For now, we will leave out the ALU status bits (Zero and Carry flag), jump control, and indirect addressing control, so the PC circuit will still just increment, and the operand register can feed directly into the memory address bus (and optionally onto B). You should be able to place a program in program memory that tests the basic instructions above. Create a small program that uses immediate mode to load registers and add. Then add memory store and loads using direct addressing mode, and test the subtract feature. Be sure to test register, direct, and immediate addressing for the arithmetic operations. Here is a simple test program that you should encode and supply with your program submission. Please zip all files and email the archive to me. You must also provide a printed report explaining how the control signals are encoded.

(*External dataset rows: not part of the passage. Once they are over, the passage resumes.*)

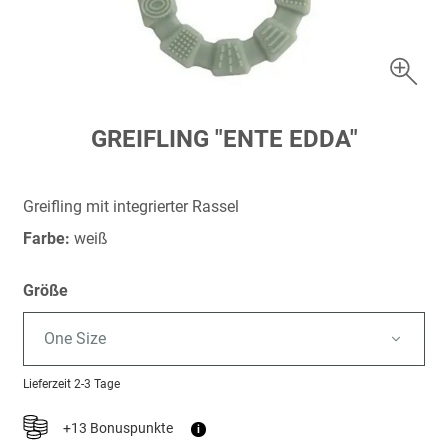
Zum
GREIFLING "ENTE EDDA"
Anfang
der
Bildergalerie
Greifling mit integrierter Rassel
springen
Farbe:
weiß
Größe
One Size
Lieferzeit
2-3 Tage
+13 Bonuspunkte
i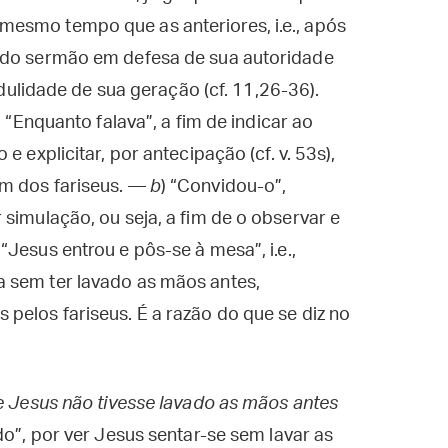
esmo tempo que as anteriores, i.e., após
, do sermão em defesa de sua autoridade
redulidade de sua geração (cf. 11,26-36).
: “Enquanto falava”, a fim de indicar ao
e explicitar, por antecipação (cf. v. 53s),
um dos fariseus. —
b
) “Convidou-o”,
simulação, ou seja, a fim de o observar e
 “Jesus entrou e pôs-se à mesa”, i.e.,
 sem ter lavado as mãos antes,
pelos fariseus. É a razão do que se diz no
e Jesus não tivesse lavado as mãos antes
do”, por ver Jesus sentar-se sem lavar as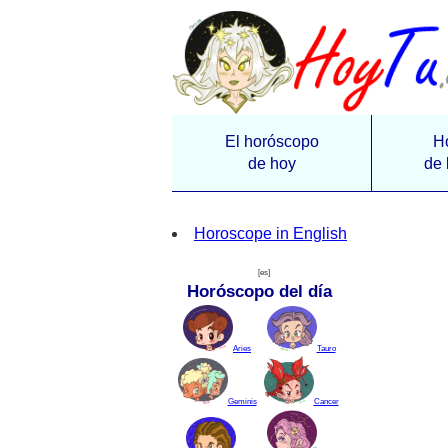
El horóscopo
H
de hoy
de 
Horoscope in English
[es]
Horóscopo del día
Aries
Tauro
Geminis
Cancer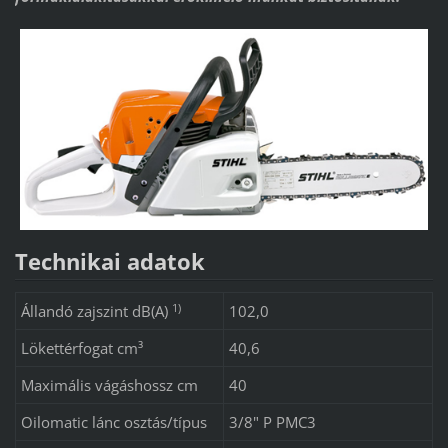
Technikai adatok
1)
Állandó zajszint dB(A)
102,0
Lökettérfogat cm³
40,6
Maximális vágáshossz cm
40
Oilomatic lánc osztás/típus
3/8" P PMC3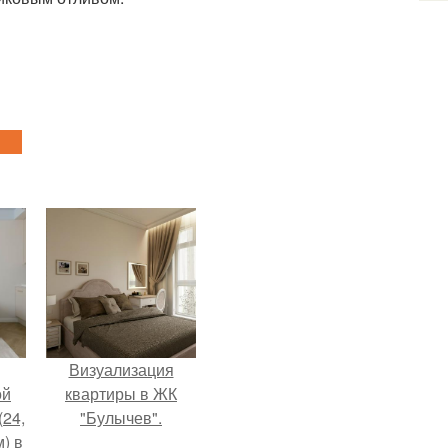
Визуализация
ой
квартиры в ЖК
(24,
"Булычев".
) в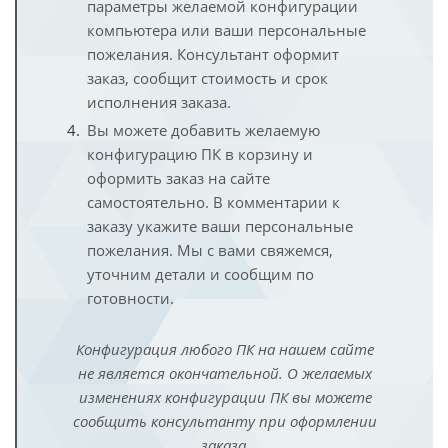
параметры желаемой конфигурации
компьютера или ваши персональные
пожелания. Консультант оформит
заказ, сообщит стоимость и срок
исполнения заказа.
Вы можете добавить желаемую
конфигурацию ПК в корзину и
оформить заказ на сайте
самостоятельно. В комментарии к
заказу укажите ваши персональные
пожелания. Мы с вами свяжемся,
уточним детали и сообщим по
готовности.
Конфигурация любого ПК на нашем сайте
не является окончательной. О желаемых
изменениях конфигурации ПК вы можете
сообщить консультанту при оформлении
заказа.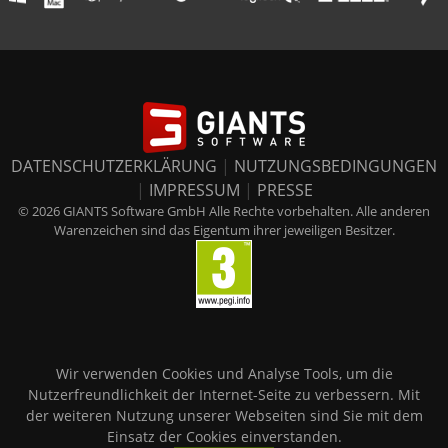
DATENSCHUTZERKLÄRUNG
|
NUTZUNGSBEDINGUNGEN
|
IMPRESSUM
|
PRESSE
© 2026 GIANTS Software GmbH Alle Rechte vorbehalten. Alle anderen
Warenzeichen sind das Eigentum ihrer jeweiligen Besitzer.
Wir verwenden Cookies und Analyse Tools, um die
Nutzerfreundlichkeit der Internet-Seite zu verbessern. Mit
der weiteren Nutzung unserer Webseiten sind Sie mit dem
Einsatz der Cookies einverstanden.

load a, #46 load b, #72 add a, b add b, b add a, #2 store 3, b load b, a store 4, b sub a, #1 nop (either one) load b, #0 load a, b load a, #3 load b, #4 add a, 4 sub b, 3 add b, b sub a, b
Feel free to add other things that I did not think of; you should also notify me if any of these instructions are illegal
Part III:
This will add the indirect addressing and the jump instructions. Basically this will require some additional control signals and a little more added to the circuit. Be sure to capture the Z and C ALU outputs only for instructions that affect these flags. These values are then used as input for conditional jumps in the JSL circuit.
The jump instructions will need to place the correct address on the C Bus (for PC-relative, direct and indirect jumps) and implement the JSL logic appropriately.
Indirect addressing for the other instructions simply needs a 2x1 mux to select between Operand and B as the address applied to the memory unit.
Test the new instructions. Write a program that does someting interesting.